| Instructions for the task |
Transcribe each of the records below word for word.

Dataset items
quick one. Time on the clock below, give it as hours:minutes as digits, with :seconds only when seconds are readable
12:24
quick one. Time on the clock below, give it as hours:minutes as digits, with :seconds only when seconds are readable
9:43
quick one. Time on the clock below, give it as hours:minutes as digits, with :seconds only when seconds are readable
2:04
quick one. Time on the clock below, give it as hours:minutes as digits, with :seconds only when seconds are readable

| Written reply |
quick one. Time on the clock below, give it as hours:minutes as digits, with :seconds only when seconds are readable
12:24
quick one. Time on the clock below, give it as hours:minutes as digits, with :seconds only when seconds are readable
9:43
quick one. Time on the clock below, give it as hours:minutes as digits, with :seconds only when seconds are readable
2:04
quick one. Time on the clock below, give it as hours:minutes as digits, with :seconds only when seconds are readable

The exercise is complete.